Comment générer un fichier csv en sortie?

INPUT FILE Le fichier Business.csv contient des informations essentielles sur les entreprises locales. fichier Business.csv contient les colonnes suivantes:

"business_id"::"full_address"::"categories" 

'business_id': (a unique identifier for the business)(eg: HIPGr2gSEN4T73tjz47hpw) 
'full_address': (localized address)(eg. 1 Palmer Sq EPrinceton, NJ 08542) 
'categories': [(localized category names)] (eg.
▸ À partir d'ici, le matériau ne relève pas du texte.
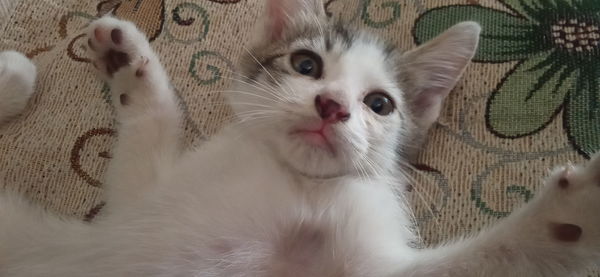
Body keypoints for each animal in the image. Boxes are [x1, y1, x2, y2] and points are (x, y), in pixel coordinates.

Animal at [1, 0, 600, 276]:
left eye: (379, 104)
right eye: (306, 64)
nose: (331, 106)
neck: (299, 188)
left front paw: (564, 219)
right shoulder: (137, 211)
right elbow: (143, 149)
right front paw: (129, 65)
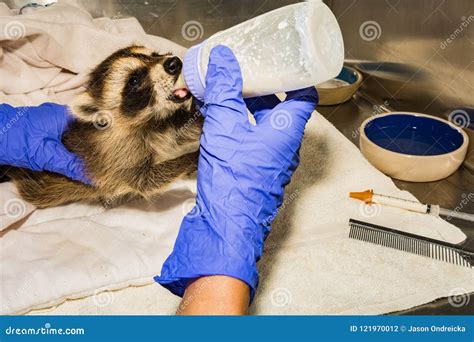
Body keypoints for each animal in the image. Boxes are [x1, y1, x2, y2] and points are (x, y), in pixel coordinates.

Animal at [6, 44, 204, 207]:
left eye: (155, 55)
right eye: (134, 80)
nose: (174, 62)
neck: (150, 121)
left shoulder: (165, 127)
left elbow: (184, 129)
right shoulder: (115, 152)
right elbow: (145, 180)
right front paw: (191, 158)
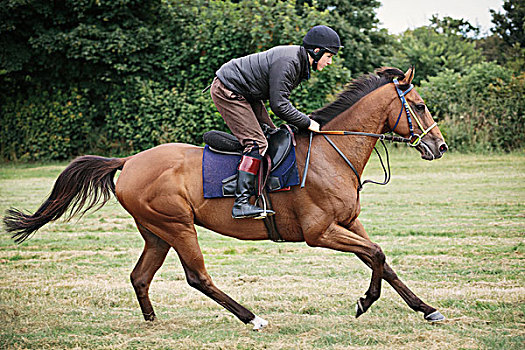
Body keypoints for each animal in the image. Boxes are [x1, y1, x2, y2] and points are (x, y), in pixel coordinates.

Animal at [3, 67, 446, 330]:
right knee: (197, 277)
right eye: (421, 106)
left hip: (156, 232)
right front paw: (365, 301)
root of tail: (128, 161)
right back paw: (252, 318)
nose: (439, 147)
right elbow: (376, 256)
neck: (330, 153)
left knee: (140, 276)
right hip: (177, 226)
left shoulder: (348, 223)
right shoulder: (320, 232)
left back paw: (152, 321)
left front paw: (426, 308)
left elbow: (382, 261)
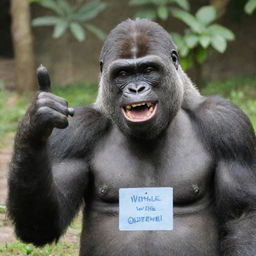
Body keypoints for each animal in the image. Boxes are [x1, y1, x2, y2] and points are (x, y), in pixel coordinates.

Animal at [6, 19, 256, 255]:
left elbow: (243, 216)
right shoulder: (75, 133)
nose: (136, 89)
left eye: (148, 69)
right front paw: (36, 124)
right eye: (123, 74)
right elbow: (44, 225)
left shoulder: (228, 124)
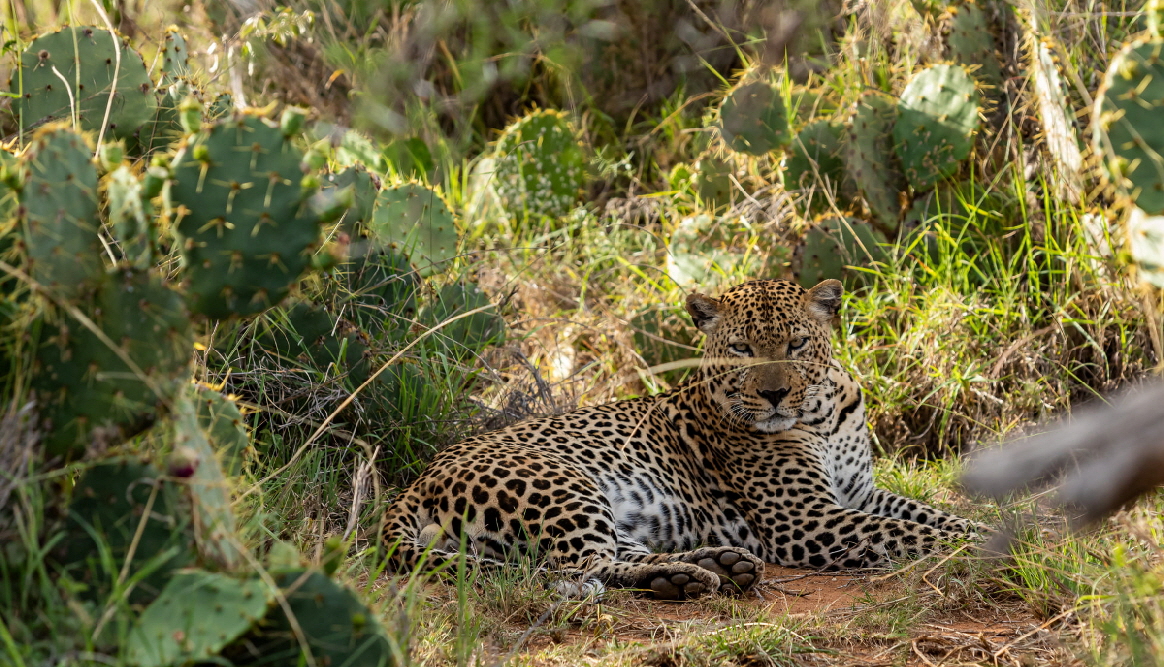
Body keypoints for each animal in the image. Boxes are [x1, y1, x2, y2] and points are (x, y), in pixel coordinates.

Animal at [381, 278, 982, 600]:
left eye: (794, 344)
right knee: (580, 569)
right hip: (564, 485)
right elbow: (906, 532)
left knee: (617, 553)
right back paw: (692, 574)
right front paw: (983, 545)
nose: (773, 394)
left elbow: (929, 515)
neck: (822, 413)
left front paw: (985, 527)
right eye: (740, 349)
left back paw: (712, 567)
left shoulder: (858, 493)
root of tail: (421, 477)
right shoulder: (806, 519)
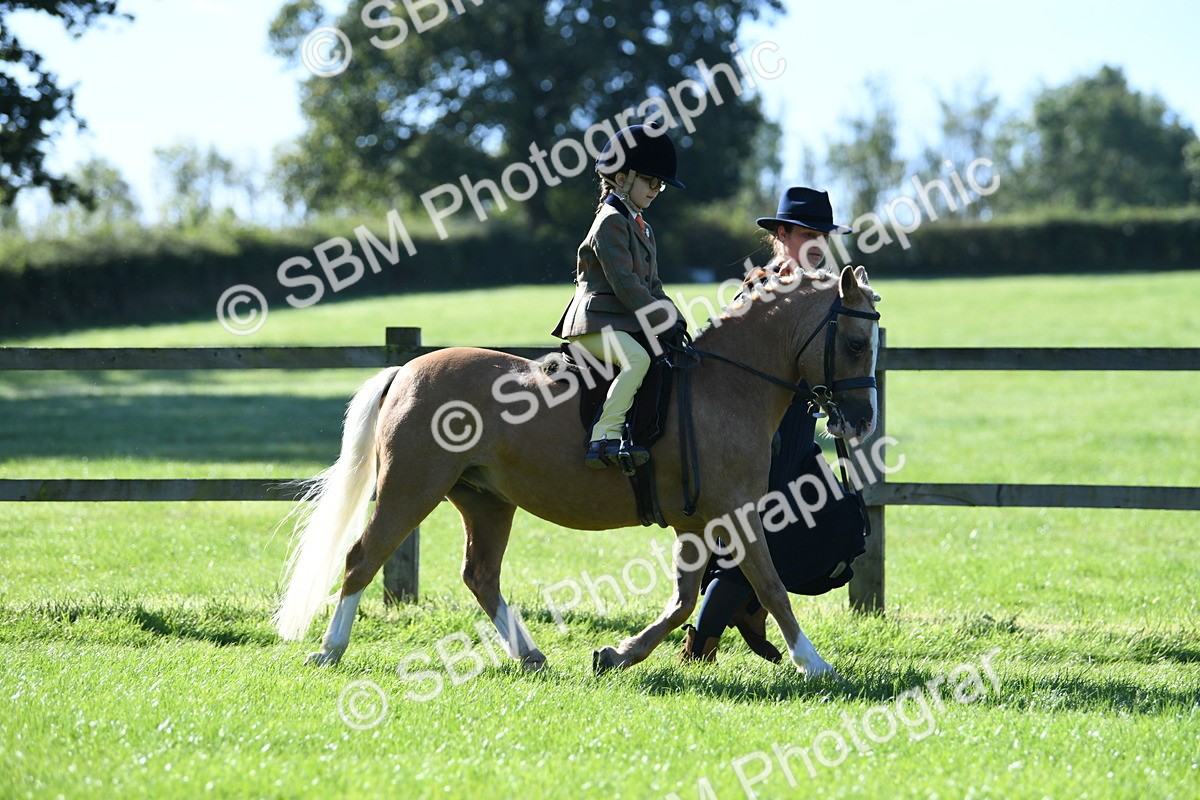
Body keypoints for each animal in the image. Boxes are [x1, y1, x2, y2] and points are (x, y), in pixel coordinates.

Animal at [273, 264, 880, 678]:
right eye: (855, 343)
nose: (861, 419)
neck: (729, 384)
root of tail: (406, 370)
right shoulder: (736, 514)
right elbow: (771, 586)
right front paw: (815, 664)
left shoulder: (698, 524)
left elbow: (685, 599)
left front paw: (619, 654)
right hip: (411, 488)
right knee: (363, 557)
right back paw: (330, 650)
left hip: (485, 500)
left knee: (480, 575)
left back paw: (530, 655)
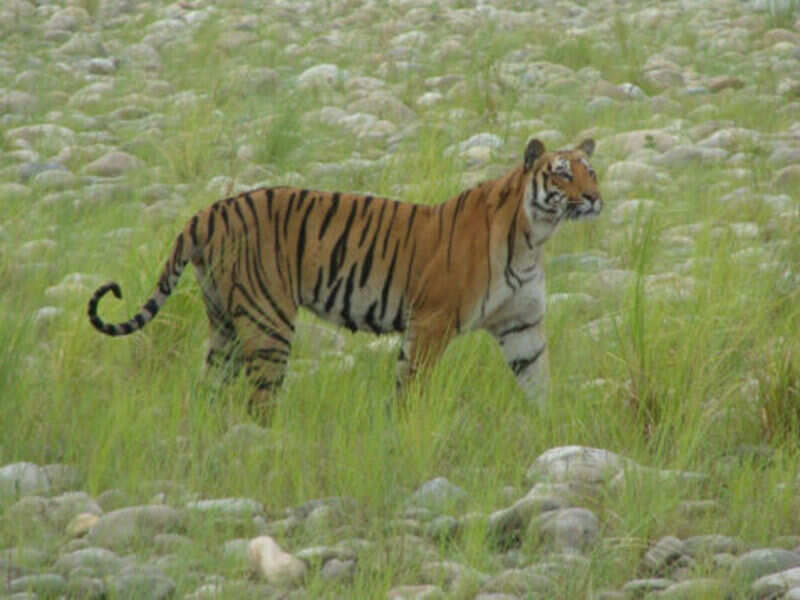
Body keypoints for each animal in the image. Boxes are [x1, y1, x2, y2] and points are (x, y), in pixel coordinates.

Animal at [87, 137, 601, 419]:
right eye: (563, 175)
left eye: (590, 171)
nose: (595, 197)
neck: (535, 235)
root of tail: (206, 212)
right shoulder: (432, 321)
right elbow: (412, 386)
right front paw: (406, 431)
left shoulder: (521, 324)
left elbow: (537, 379)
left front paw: (551, 432)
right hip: (268, 321)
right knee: (259, 400)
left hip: (224, 322)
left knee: (210, 389)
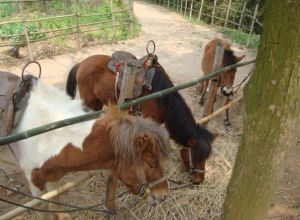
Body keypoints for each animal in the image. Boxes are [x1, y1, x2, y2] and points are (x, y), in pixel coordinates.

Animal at [11, 78, 170, 217]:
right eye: (151, 164)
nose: (163, 195)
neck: (50, 138)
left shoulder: (53, 180)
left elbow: (55, 208)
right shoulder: (35, 185)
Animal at [66, 54, 216, 184]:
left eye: (206, 157)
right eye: (196, 157)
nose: (199, 180)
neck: (162, 99)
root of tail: (81, 63)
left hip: (97, 103)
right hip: (89, 102)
List(Pubs, Bars, American (Traditional), Nightlife, Restaurants)) 

pot Hadoop '/home/hduser/Downloads/Hadoop/TopTenRatedBusiness.jar' bd.TopTenRatedBusiness /Yelp/input/business.csv /Yelp/output.csv/ J'ai utilisé cette commande pour générer la sortie.

+0

Assurez-vous que votre entrée ne contient pas de chaînes vides. – lexicore

+0

j'ai mis à jour. S'il vous plaît aider –

+0

Merci! Ça fonctionne maintenant. –

Répondre

0

Veuillez vérifier la condition "if (business [1] .contains (" Palo Alto "))" vérifiez encore une fois que votre fichier d'entrée contient vraiment "Palo Alto" dans le même format que celui que vous avez écrit ici.